Enviada em 07/06/2021

José de Alencar e outros autores do romance indianista nos fizeram conhecer e entender a relação do índio com a natureza: subsistência, exploração saudável e freada, cooperação. Esse modo de se utilizar da fauna e da flora, no entanto, não é mais o que prevalece no mundo, já que o homem, desde muito antes dessas histórias serem contadas, tem para si duas únicas palavras-chave: desenvolvimento e lucro. A fim de satisfazer essas necessidades inventadas, vai-se explorando, desenfreada e irresponsavelmente, o meio ambiente, sem pensar que um dia a humanidade pode ser engolida por essas ações, como recentes acontecimentos vêm surgindo.

O rompimento da barragem de rejeitos da Samarco deu uma grande demonstração de negligência e omissão ao país. Muitos movimentos ambientalistas mostraram seu repúdio ao evento de Mariana. Mas não é de hoje que o Brasil passa por problemas ambientais.
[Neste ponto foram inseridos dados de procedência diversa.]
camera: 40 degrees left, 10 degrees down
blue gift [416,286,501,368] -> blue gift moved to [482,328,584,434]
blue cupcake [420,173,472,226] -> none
O desmatamento da Amazônia apesar de ser um assunto antigo continua sendo deixado de lado por uma grande parcela dos nossos políticos e governadores.
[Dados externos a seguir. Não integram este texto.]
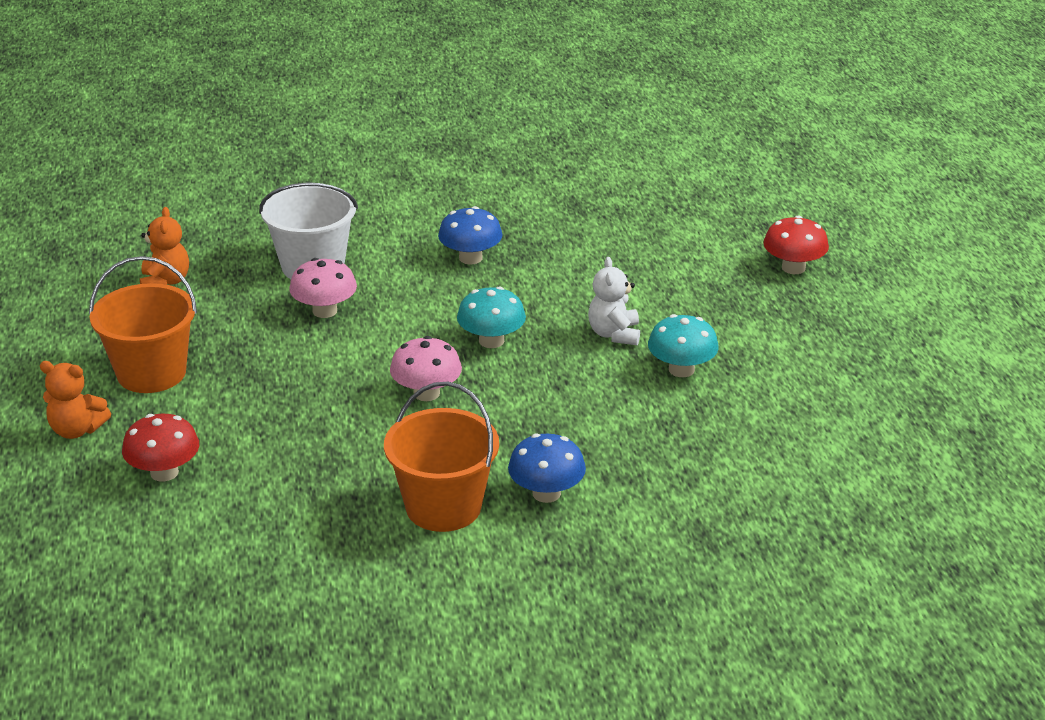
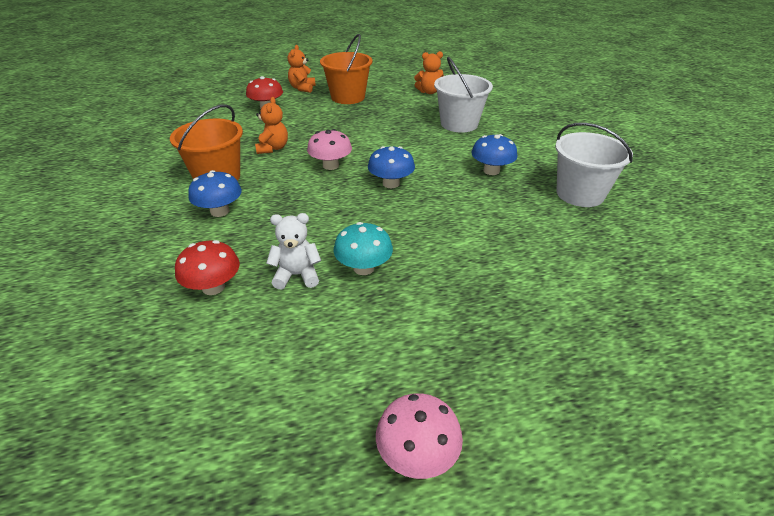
camera: 85 degrees right, 5 degrees up
pink mushroom [289,258,357,318] -> pink mushroom moved to [376,393,463,479]
turquoise mushroom [457,286,526,348] -> blue mushroom [368,146,415,188]
white teddy bear [588,257,640,346] -> white teddy bear moved to [266,213,321,290]
red mushroom [764,216,829,274] -> red mushroom moved to [175,240,240,295]
none -> orange teddy bear [255,97,288,154]
none -> white bucket [555,122,633,207]

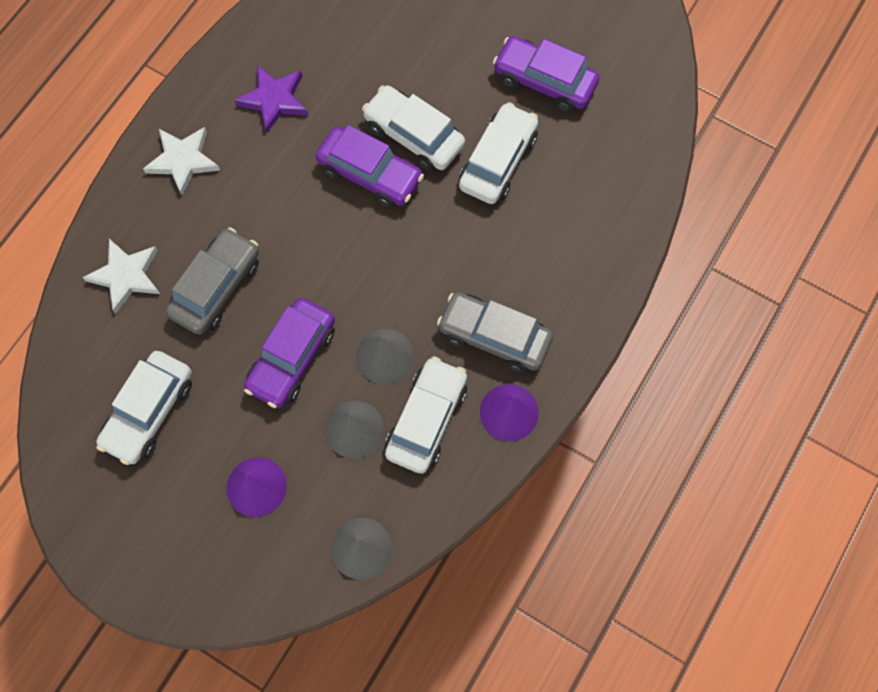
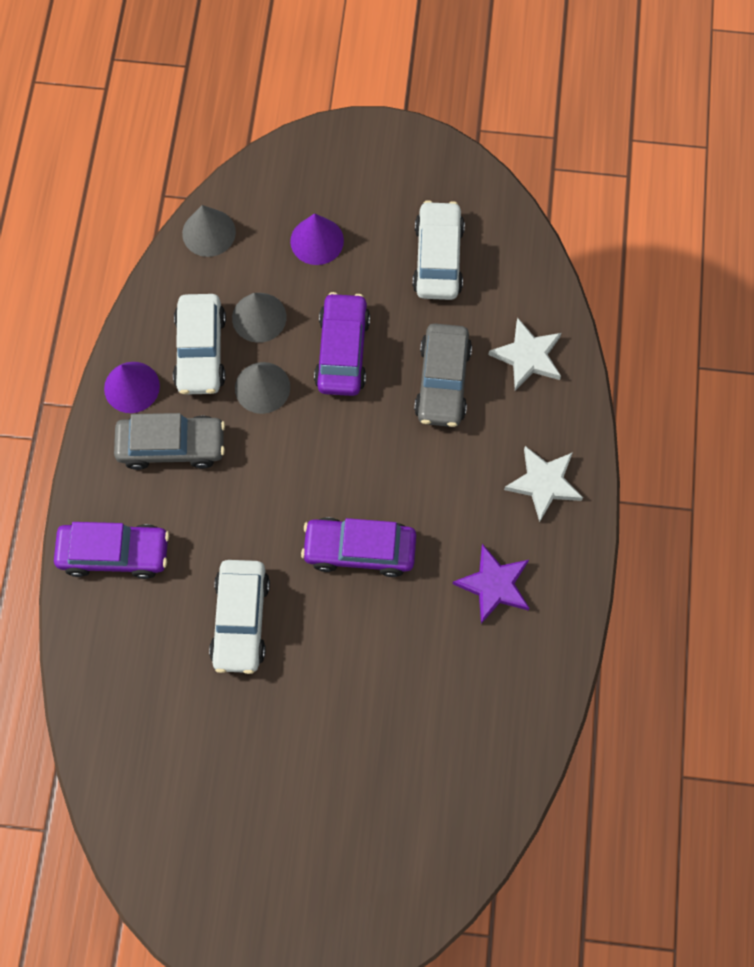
camera: 155 degrees right, 0 degrees up
white car [362,85,465,171] -> none
purple car [493,36,600,112] -> purple car moved to [54,522,169,579]

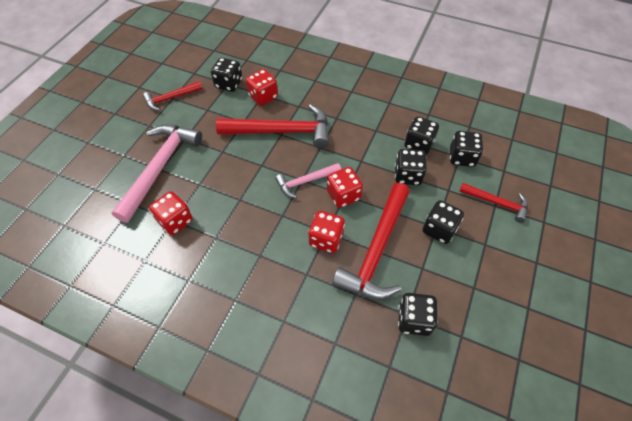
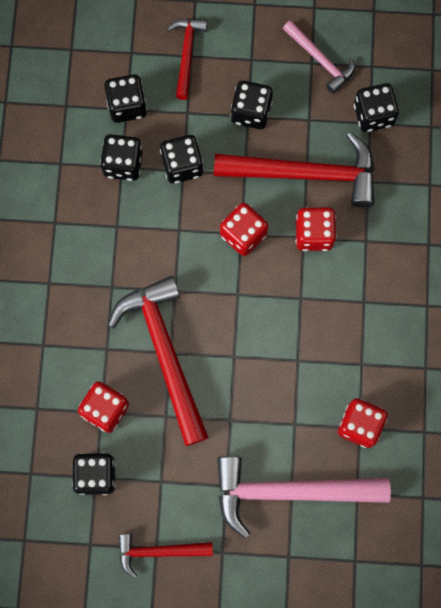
camera: 110 degrees left, 20 degrees up
red hammer [143,81,202,111] -> red hammer turned 135 degrees clockwise [118,534,213,579]
pink hammer [275,163,341,198] -> pink hammer moved to [283,20,355,94]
O desenvolvimento sustentável deve ser incentivado na atual situação em que vivemos. No Brasil, assim como em outros países emergentes, há uma grande dificuldade de levar essa ideia adiante. Embora haja diversos grupos dispostos a espalhar esse pensamento como o Greenpeace, existe uma enorme resistência de empresas que buscam somente o lucro.

Nessa perspectiva, cabe às esferas governamentais, em parceria com o Ministério da Educação, promover projetos educacionais nas escolas, por intermédio de ampla divulgação midiática, a inserção de propagandas televisivas, notícias em folhetins e oficinas entre professores e discentes. Diante disso, o alvo de tal medida, deve ser o indicador da penúria de cada meio escolar e, irradicação de acidentes causados pela falta de vigilância das empresas. Assim, evita-se as tragédias ambientais, pois como proferido por Bauman: “vivemos em tempos líquidos, nada é feito para durar”.